+++ Data excerpts

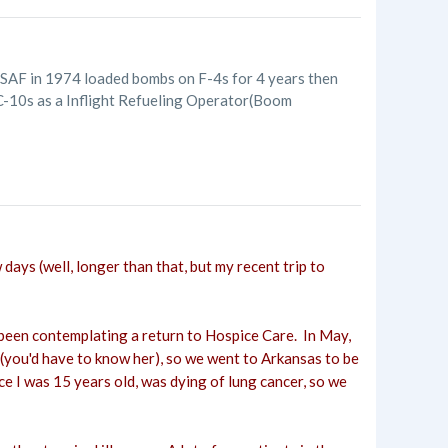
USAF in 1974 loaded bombs on F-4s for 4 years then
KC-10s as a Inflight Refueling Operator(Boom
 days (well, longer than that, but my recent trip to
've been contemplating a return to Hospice Care. In May,
g (you'd have to know her), so we went to Arkansas to be
nce I was 15 years old, was dying of lung cancer, so we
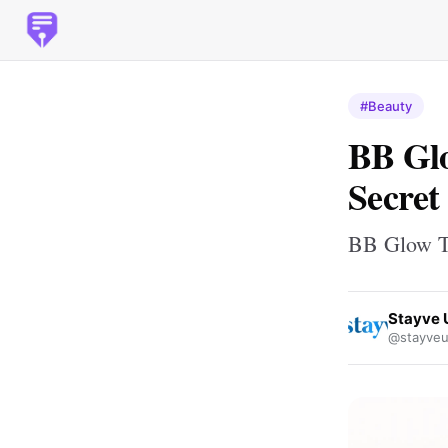
#Beauty
BB Gl
Secret
BB Glow T
Stayve 
@stayveu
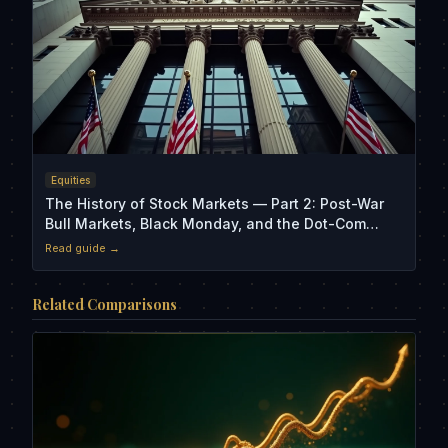
Equities
The History of Stock Markets — Part 2: Post-War
Bull Markets, Black Monday, and the Dot-Com
Crash
Read guide →
Related Comparisons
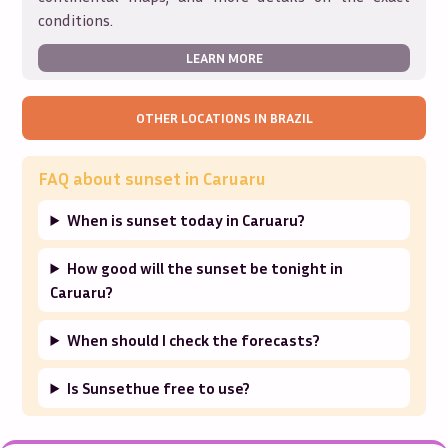
conditions.
LEARN MORE
OTHER LOCATIONS IN
BRAZIL
FAQ about sunset in
Caruaru
When is sunset today in Caruaru?
How good will the sunset be tonight in
Caruaru?
When should I check the forecasts?
Is Sunsethue free to use?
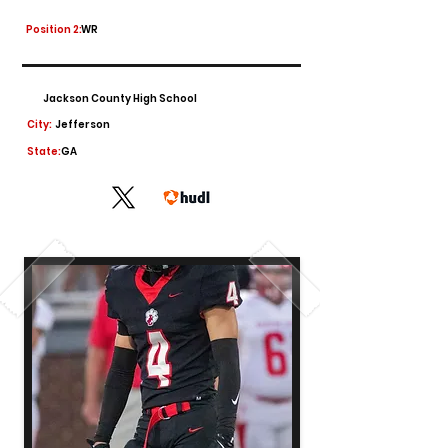
Position 2:
WR
Jackson County High School
City:
Jefferson
State:
GA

++++++

— Description of the task —
Recast every line of text in the material as a JSON list of strings, one string per line, without the blank lines. Leave the pictures out.

— Answer to this problem —
[
  "USAF in 1974 loaded bombs on F-4s for 4 years then",
  "KC-10s as a Inflight Refueling Operator(Boom",
  " days (well, longer than that, but my recent trip to",
  "'ve been contemplating a return to Hospice Care. In May,",
  "g (you'd have to know her), so we went to Arkansas to be",
  "nce I was 15 years old, was dying of lung cancer, so we",
  "#Beauty",
  "BB Gl",
  "Secret",
  "BB Glow T",
  "Stayve ",
  "@stayveu",
  "Equities",
  "The History of Stock Markets — Part 2: Post-War",
  "Bull Markets, Black Monday, and the Dot-Com",
  "Crash",
  "Read guide →",
  "Related Comparisons",
  "conditions.",
  "LEARN MORE",
  "OTHER LOCATIONS IN",
  "BRAZIL",
  "FAQ about sunset in",
  "Caruaru",
  "When is sunset today in Caruaru?",
  "How good will the sunset be tonight in",
  "Caruaru?",
  "When should I check the forecasts?",
  "Is Sunsethue free to use?",
  "Position 2:",
  "WR",
  "Jackson County High School",
  "City:",
  "Jefferson",
  "State:",
  "GA"
]